At the Ridge || Olympus f/8, 1/500 s, ISO 200

The views were beautiful, clear air with some mountain cloud hanging around the peaks. It was all I had hoped for from my virtual tour planning and more. There is some lovely rock around, and the peaks still have significant patches of snow on them despite the non-winter of 2019/20. From the ridge its a broad path leading to one of the peaks that had looked promising and so after taking a couple of smartphone shots I headed out, warm setting sun on my left, valley on my right. The light was catching the fir trees along the ridge, especially the skeletal branches of dead trees that had long since lost their bark to the elements. The orange light picked out the highlights nicely.
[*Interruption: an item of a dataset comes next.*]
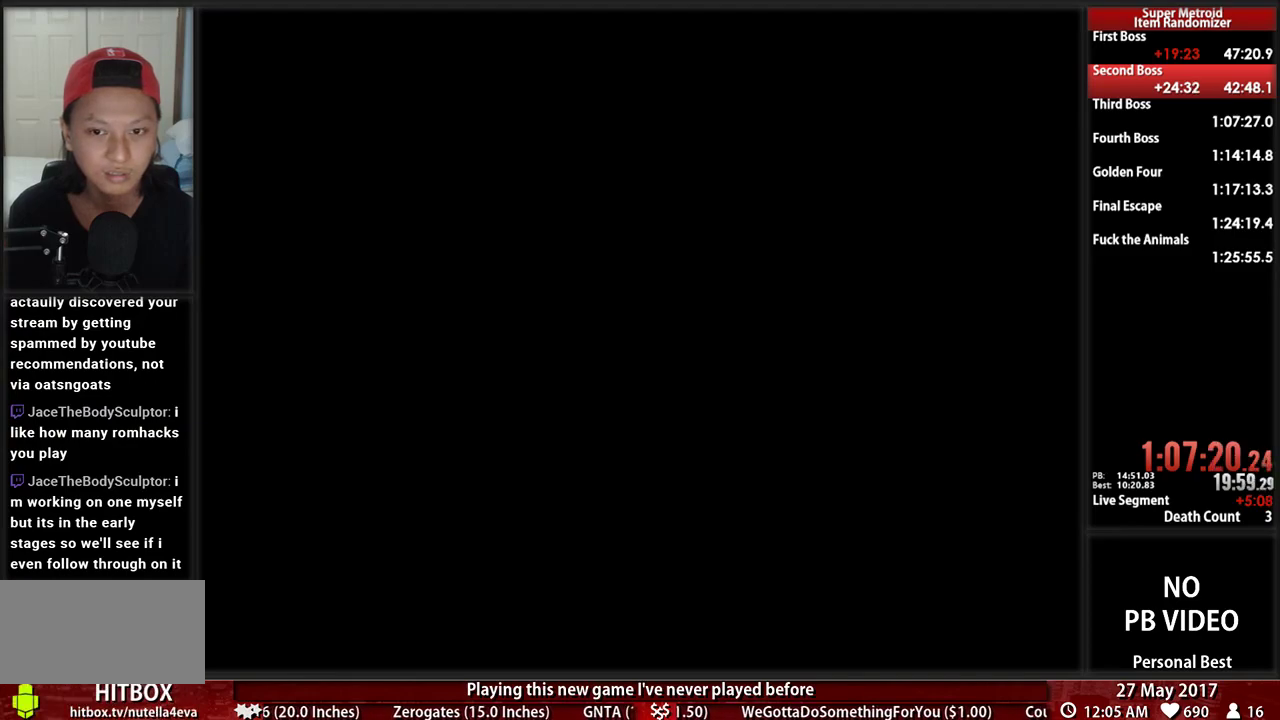
{"buttons": ["DPAD_RIGHT"], "events": []}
Catching the Last Rays || Olympus f/8, 1/80 s, ISO 250

Just before the potential spot that I'd looked out there's a broad shoulder that looked promising, the spot itself had a lot more trees and was a lot narrower than it had looked on the computer, pretty much ruling it out. By this time, the sky was beginning to turn orange in the west and I was desperate to find an open piece of hillside facing westwards. East wasn't a problem, I could get to a treeless spot there any time, but the other side was light forest. In the end I had to settle for a gap between the trees. I say settle, I think the silhouettes work quite nicely, but it wasn't the picture I had first envisioned. Dropping the aperture to f/16 helped with the sunburst.

And Down She Goes || Olympus f/16, 1/100 s, ISO 200

In the immediate aftermath of the sunset I headed back along the ridge to where I had first hit it to wait for the first stars. The path back offered a couple of nice shots too, and I particularly like this one with the roots on the path. This is a composite of two exposures, one for the foreground and one for the background. After mixed experience with ON1 Photo Raw's HDR assembling, I've gone over to using layers to assemble these shots, it gives me a deal more flexibility when I can control precisely which elements of the photo I use from each exposure. I'll write a separate blog entry on this some time.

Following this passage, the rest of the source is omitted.